### WHAT YOU ARE ASKED TO DO
In the text on the Brazilian diaspora, what total population is listed for 2024?

### READING TEXT
=== Begin Enclosure ===

Brazilian diaspora
- Flag of Brazil

Total population
- 5.18 million (2024)

Regions with significant populations
- United States: 2,085,000 (2023)
- Portugal: 513,000 (2023)
- Paraguay: 263,200 (2023)
- United Kingdom: 230,000 (2023)
- Japan: 210,470 (2023)
- Germany: 170,400 (2023)
- Spain: 161,944 (2023)
- Italy: 159,000 (2023)
- Canada: 143,500 (2023)
- Argentina: 101,502 (2023)
- France: 95,000 (2023)
- French Guiana: 92,493 (2023)
- Ireland: 80,000 (2023)
- Netherlands: 80,000 (2023)
- Switzerland: 64,000 (2023)
- Belgium: 50,000 (2023)
- Australia: 48,180 (2023)
- Uruguay: 31,050 (2023)
- Bolivia: 75,500 (2023)
- Mexico: 32,700 (2023)
- Suriname: 30,000 (2023)
- Lebanon: 22,000 (2023)
- Chile: 19,500 (2023)
- Sweden: 20,000 (2023)
- Israel: 14,000 (2023)
- Angola: 25,000 (2023)
- Venezuela: 11,500 (2023)
- Guyana: 11,900 (2023)
- Norway: 11,000 (2023)
- Other countries combined: 87,577

Languages
- Portuguese (99.7%) Indigenous languages (0.082%)

=== End Enclosure ===

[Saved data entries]
=== Begin Enclosure ===

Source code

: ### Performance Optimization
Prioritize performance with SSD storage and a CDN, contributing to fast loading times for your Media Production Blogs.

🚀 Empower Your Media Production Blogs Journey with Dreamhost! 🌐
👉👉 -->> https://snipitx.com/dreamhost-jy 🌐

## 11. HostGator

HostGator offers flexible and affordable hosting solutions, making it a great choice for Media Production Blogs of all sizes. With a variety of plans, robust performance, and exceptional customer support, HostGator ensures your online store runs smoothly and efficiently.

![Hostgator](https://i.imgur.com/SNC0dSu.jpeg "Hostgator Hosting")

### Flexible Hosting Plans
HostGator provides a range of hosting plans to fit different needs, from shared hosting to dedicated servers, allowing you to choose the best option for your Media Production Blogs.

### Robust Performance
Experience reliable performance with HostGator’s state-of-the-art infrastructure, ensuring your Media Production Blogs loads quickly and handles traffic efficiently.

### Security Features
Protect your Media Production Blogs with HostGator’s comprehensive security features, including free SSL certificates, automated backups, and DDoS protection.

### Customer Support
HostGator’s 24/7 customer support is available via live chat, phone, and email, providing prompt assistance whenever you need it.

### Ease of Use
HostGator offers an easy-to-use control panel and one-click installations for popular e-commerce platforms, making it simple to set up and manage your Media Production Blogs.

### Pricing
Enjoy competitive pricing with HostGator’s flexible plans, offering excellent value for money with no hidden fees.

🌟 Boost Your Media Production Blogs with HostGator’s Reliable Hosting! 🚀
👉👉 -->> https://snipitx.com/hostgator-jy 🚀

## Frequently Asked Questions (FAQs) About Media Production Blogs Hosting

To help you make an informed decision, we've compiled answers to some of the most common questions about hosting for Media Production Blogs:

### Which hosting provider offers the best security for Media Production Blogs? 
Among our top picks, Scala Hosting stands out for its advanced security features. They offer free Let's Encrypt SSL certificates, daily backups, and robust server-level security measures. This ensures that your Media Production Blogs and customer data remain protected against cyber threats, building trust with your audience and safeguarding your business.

=== End Enclosure ===

### RESPONSE TO THIS EXERCISE
5.18 million